Steeped in both the Teutonic and the Hellenic cultures, Oliver Harms seems a natural choice to be leading TMA Bulk — one of the most interesting Greek-German ventures in shipping.
“People say I’m half Greek already,” the 48-year-old German said tongue-in-cheek in an interview at the company’s Hamburg office.
Harms worked for five years in Greece, has a Greek wife and son who was born in the country, which two of TMA Bulk’s three founding partners call home.
TMA Bulk was created in early 2020, when Greek shipowners M/Maritime and Ariston Navigation Corp teamed up with Germany’s Termgroup.
“Things have developed very well since then,” said Harms, who is the company’s managing partner.
The venture quickly doubled the number of its initial pool members, drawing in the UK’s Denholm Shipping, Japan’s Chofuku Kisen and German liner service company MACS Maritime Carrier Shipping.
This growth is also reflected in the size of its fleet, which increased from an initial 18 vessels to 30 — all but one is a handysize.

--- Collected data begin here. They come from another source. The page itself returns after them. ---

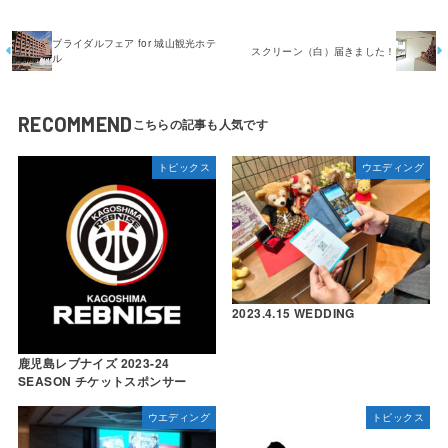
ブライダルフェア for 城山観光ホテ
スクリーン（白）届きました！
ル
RECOMMEND
トピックス
ウエディング
2023.4.15 WEDDING
鹿児島レブナイズ 2023-24
SEASON チケットスポンサー
ウエディング
トピックス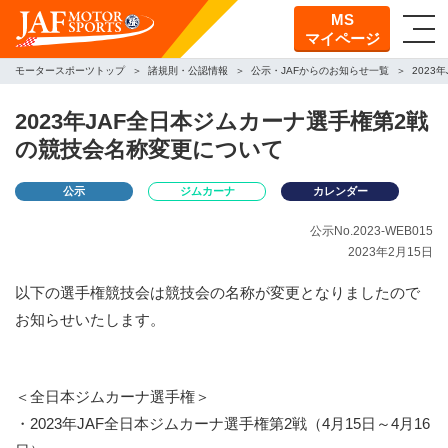
MS
マイページ
モータースポーツトップ
諸規則・公認情報
公示・JAFからのお知らせ一覧
202
2023年JAF全日本ジムカーナ選手権第2戦
の競技会名称変更について
公示
ジムカーナ
カレンダー
公示No.2023-WEB015
2023年2月15日
以下の選手権競技会は競技会の名称が変更となりましたので
お知らせいたします。
＜全日本ジムカーナ選手権＞
・2023年JAF全日本ジムカーナ選手権第2戦（4月15日～4月16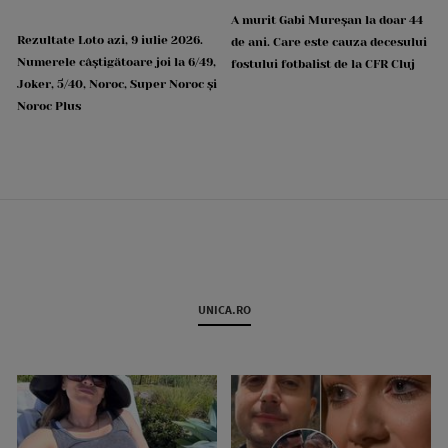
A murit Gabi Mureșan la doar 44
Rezultate Loto azi, 9 iulie 2026.
de ani. Care este cauza decesului
Numerele câștigătoare joi la 6/49,
fostului fotbalist de la CFR Cluj
Joker, 5/40, Noroc, Super Noroc și
Noroc Plus
UNICA.RO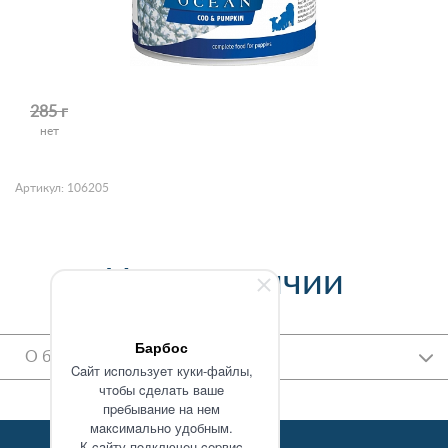
285 г
нет
Артикул: 106205
Нет в наличии
Барбос
О бренде
Caйт иcпoльзуeт куки-фaйлы,
чтoбы cдeлaть вaшe
пpeбывaниe нa нeм
мaкcимaльнo удoбным.
К caйту пoдключeн cepвиc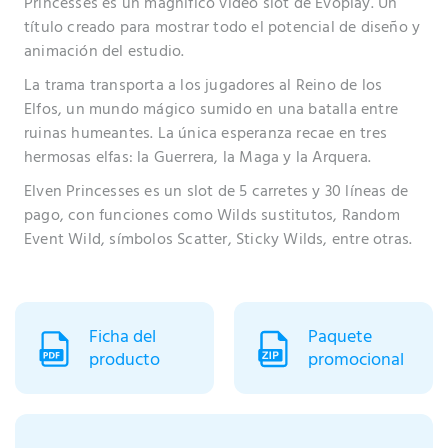
Princesses es un magnífico video slot de Evoplay. Un
título creado para mostrar todo el potencial de diseño y
animación del estudio.
La trama transporta a los jugadores al Reino de los
Elfos, un mundo mágico sumido en una batalla entre
ruinas humeantes. La única esperanza recae en tres
hermosas elfas: la Guerrera, la Maga y la Arquera.
Elven Princesses es un slot de 5 carretes y 30 líneas de
pago, con funciones como Wilds sustitutos, Random
Event Wild, símbolos Scatter, Sticky Wilds, entre otras.
Ficha del
Paquete
producto
promocional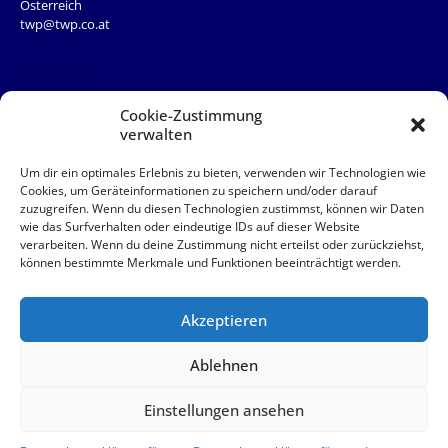
Österreich
twp@twp.co.at
QUICKLINKS
Team
Cookie-Zustimmung
News
verwalten
Service
Kontakt
Um dir ein optimales Erlebnis zu bieten, verwenden wir Technologien wie
Cookies, um Geräteinformationen zu speichern und/oder darauf
zuzugreifen. Wenn du diesen Technologien zustimmst, können wir Daten
QUICKLINKS
wie das Surfverhalten oder eindeutige IDs auf dieser Website
verarbeiten. Wenn du deine Zustimmung nicht erteilst oder zurückziehst,
AAB
können bestimmte Merkmale und Funktionen beeinträchtigt werden.
Akut
Impressum
Datenschutz
Akzeptieren
© 2026 TWP Steuerberatung OG
Ablehnen
Einstellungen ansehen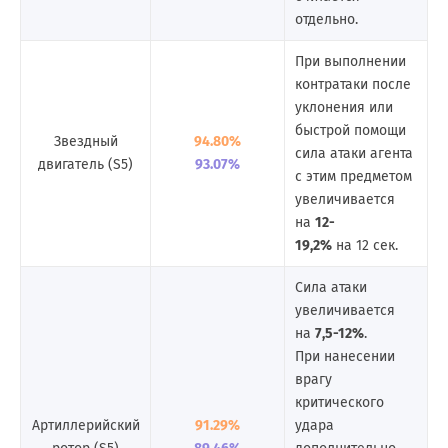
отдельно.
При выполнении
контратаки после
уклонения или
быстрой помощи
Звездный
94.80%
сила атаки агента
двигатель (S5)
93.07%
с этим предметом
увеличивается
на
12-
19,2%
на 12 сек.
Сила атаки
увеличивается
на
7,5-12%
.
При нанесении
врагу
критического
Артиллерийский
91.29%
удара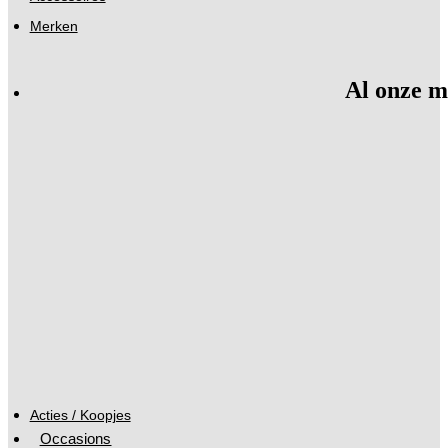
Merken
Al onze m
Acties / Koopjes
Occasions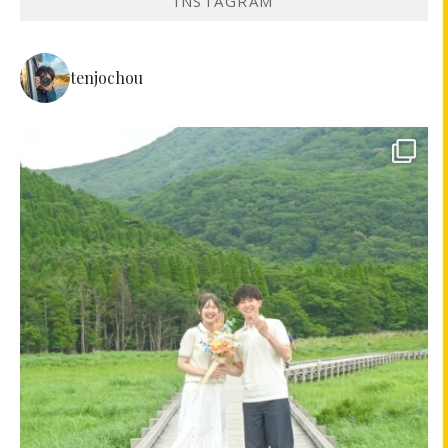
INSTAGRAM
tenjochou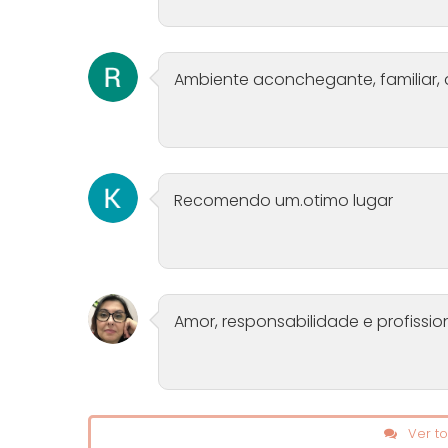
Ambiente aconchegante, familiar, 
Recomendo um.otimo lugar
Amor, responsabilidade e profissio
Ver to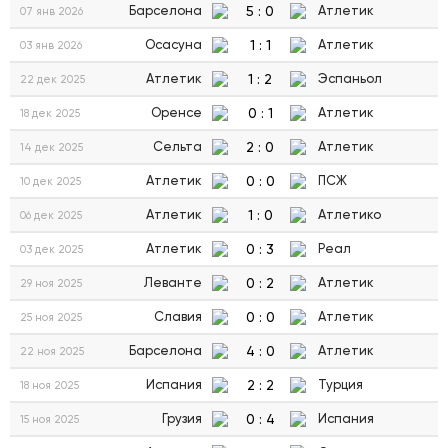
5
:
0
Барселона
Атлетик
07 янв 2026
1
:
1
Осасуна
Атлетик
03 янв 2026
1
:
2
Атлетик
Эспаньол
22 дек 2025
0
:
1
Оренсе
Атлетик
18 дек 2025
2
:
0
Сельта
Атлетик
14 дек 2025
0
:
0
Атлетик
ПСЖ
10 дек 2025
1
:
0
Атлетик
Атлетико
06 дек 2025
0
:
3
Атлетик
Реал
03 дек 2025
0
:
2
Леванте
Атлетик
29 ноя 2025
0
:
0
Славия
Атлетик
25 ноя 2025
4
:
0
Барселона
Атлетик
22 ноя 2025
2
:
2
Испания
Турция
18 ноя 2025
0
:
4
Грузия
Испания
15 ноя 2025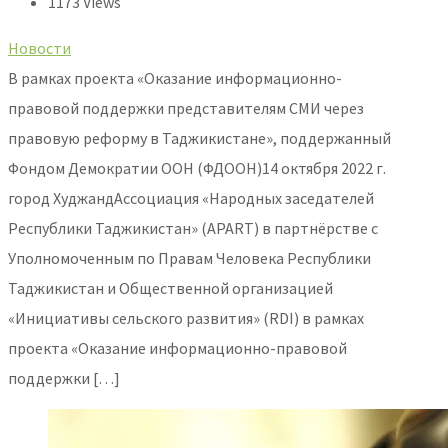
1173 Views
Новости
В рамках проекта «Оказание информационно-
правовой поддержки представителям СМИ через
правовую реформу в Таджикистане», поддержанный
Фондом Демократии ООН (ФДООН)14 октября 2022 г.
город ХуджандАссоциация «Народных заседателей
Республики Таджикистан» (APART) в партнёрстве c
Уполномоченным по Правам Человека Республики
Таджикистан и Общественной организацией
«Инициативы сельского развития» (RDI) в рамках
проекта «Оказание информационно-правовой
поддержки […]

“At any given time, we’re controlling between 25 and 30 ships, and the main focus is on handysizes,” Harms said.
With more vessels to manage, staff numbers rose as well from an initial 10 employees to 18 — all based in offices that overlook Hamburg’s Grasbrook district, south of the Elbe river, and a stone’s throw away from the city’s futuristic-looking philharmonic building, also by the Elbe.
Its Greek-German origins and its fancy location aside, the company claims it has plenty of other features that set it apart.
“We have this slogan that we’re a pool created by shipowners for shipowners,” Harms said.
One facet of this is that the pool is careful to make its ships carry so-called “clean” cargoes, mostly grains, alumina or fertilisers, rather than cement or scrap.
More importantly, TMA Bulk likes to point to close relations with major charterers that give it access to cargoes through contracts of affreightment.
“In comparison to other pools, we’re not a pure time charterer pool, which means we’re also securing our income with cargoes,” Harms said.
The firm cooperates closely with several major miners, energy majors and commodity houses including Rio Tinto, Glencore, Viterra, Bunge, Cargill, Louis Dreyfus and BP.
“We have a very big variety of clients, probably more than 100,” Harms said.
Increasing exposure
Whenever such cargoes cannot be serviced through TMA Bulk’s core fleet of its pool partners’ 25 handysizes, it charters in vessels from third parties to execute the voyages.
It is on this basis that TMA Bulk has occasionally chartered-in ultramaxes in the past and currently has a supramax in its fleet.
The company does not rule out increasing its exposure to such vessels eventually.
“The knowledge to be active in both sectors is already there,” Harms said, adding quickly that the focus will remain on handysizes.
Outperforming the Baltic Exchange Handysize Index — based on a 38,000-dwt ship type — net of commissions, by 13% so far this year, is one of the company’s main selling points to draw in pool members.
The company ascribes this performance to a strategy combining cargo contracts, period coverage and forward freight agreements, and bunker hedging.
No formal limits are set on potential members’ eligibility.
New vessels have to fit the company’s existing fleet but that does not mean that TMA Bulk will refuse ships older than its current fleet average age of just five years.
“We also have 2011-built ships in our fleet that are fantastic,” Harms said.
Late last year, the company set up a dedicated ship performance and efficiency department to make sure its ships become more efficient.
Manned by an engineer with sailing experience and who fulfilled similar tasks at AP Moller-Maersk, the department monitors pool vessels’ performance and provides ideas about how it can be improved.
“That’s a very big plus for us,” said Harms. “We have a very modern fleet, our ships have always run very efficiently but we still saw areas where we thought that we can and must improve.”